O meu receio nestas discussões sobre valores, ideais e políticas é que nos deixemos levar de tal forma que nos esqueçamos do que é ser-se humano. 

Tiremos tudo o que define culturalmente um rapaz / homem de uma rapariga / mulher. Tiremos o aspecto exterior, a roupa e os cabelos diferentes, tiremos assuntos típicos, as formas de conversar, tiremos os grupos de meninas e de meninos nos recreios, tiremos as pistolas aos meninos e as bonecas às meninas, tiremos-lhes os modelos a seguir, as mães e os pais e mais os avós, tiremos as imagens na arte, na publicidade, tiremos o cinema e a literatura, os contos infantis... Tiremos tudo, mesmo tudo. O que fica depois?
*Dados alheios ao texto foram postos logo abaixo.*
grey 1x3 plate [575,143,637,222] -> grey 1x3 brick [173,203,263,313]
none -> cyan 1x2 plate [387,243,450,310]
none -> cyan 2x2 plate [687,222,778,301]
A biologia? O ser humano é por definição um ser cultural, não apenas biológico. E o ser psicológico que somos contém em si a sua biologia, a cultura em que cresce e toda a experiência relacional dos afectos, dos modelos de adultos, e do mundo da fantasia. Se tirarmos a cultura, haverá biologia, mas não haverá humanidade. Se tirarmos a fantasia e o símbolo, criamos gente que poderá apenas seguir o que existe, que pensará apenas no concreto da realidade, que não terá qualquer força criativa. A Cinderela e os Três Porquinhos são símbolos potentes e por isso persistem. A lingerie feminina e os perfumes para homem, de uma forma diferente, também. 
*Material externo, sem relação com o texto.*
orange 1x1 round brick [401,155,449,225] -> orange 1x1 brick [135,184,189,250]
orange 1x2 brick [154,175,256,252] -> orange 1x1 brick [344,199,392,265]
Chamar princesas às meninas, fazer-lhes tranças e dizer que são lindas, brincar às lutas com os rapazes, não nos importarmos muito com as calças rasgadas e dizermos que são lindos, nada disto é a favor da discriminação negativa. Fazer comentários sarcásticos quando o menino brinca com a boneca ou enfiar vestidos à força nas meninas que querem calções, isso é quebrar a verdade dessas crianças. Isso, de forma continuada, persistente, vindo dos adultos mais próximos, é o que vai criar a necessidade de separar o que está dentro e o que se mostra para fora - nas questões de género, de orientação sexual e noutras. 
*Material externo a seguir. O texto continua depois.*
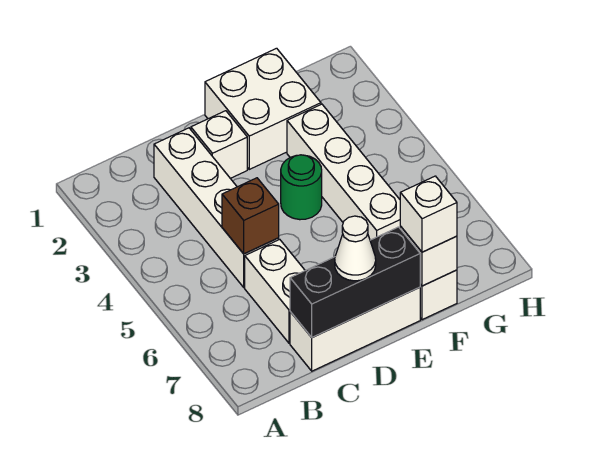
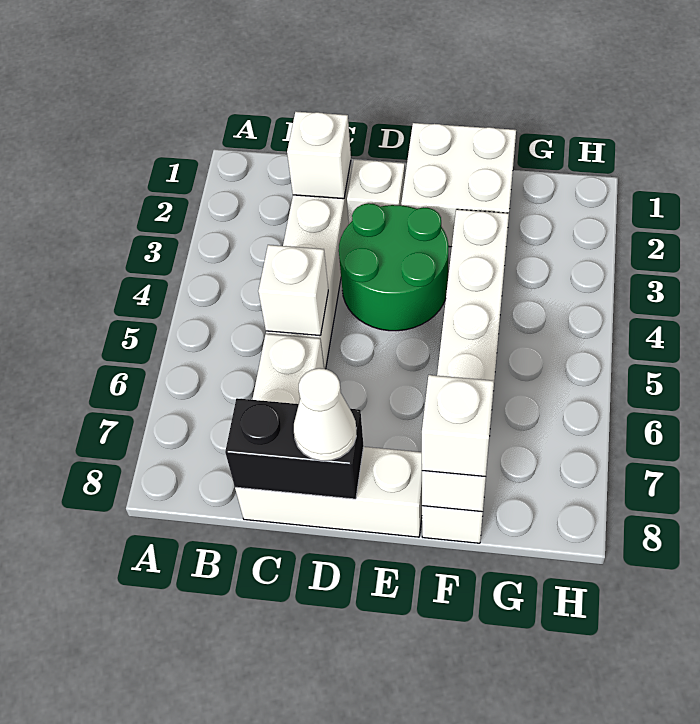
none -> white 1x1 brick [287,112,351,199]
brown 1x1 brick [222,178,279,254] -> white 1x1 brick [258,245,328,336]
black 1x3 brick [290,227,420,337] -> black 1x2 brick [225,398,364,499]
green 1x1 round brick [281,155,322,220] -> green 2x2 round brick [339,203,449,331]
Sim, será bom perguntar às crianças que vão ao McDonald's se querem o Little Pony ou o Transformer em vez de perguntar se são meninos ou meninas. Sim, é bom perceber que as opções de resposta diferentes às perguntas dos jogos nas caixas de Happy Meal são ao mesmo tempo produto e produtores de estereótipos que não fazem bem a ninguém. Mas não nos esqueçamos das diferenças saudáveis. As que fazem de cada um de nós um eu diferente dos outros. Lindo. Obviamente. A diversidade será sempre uma riqueza.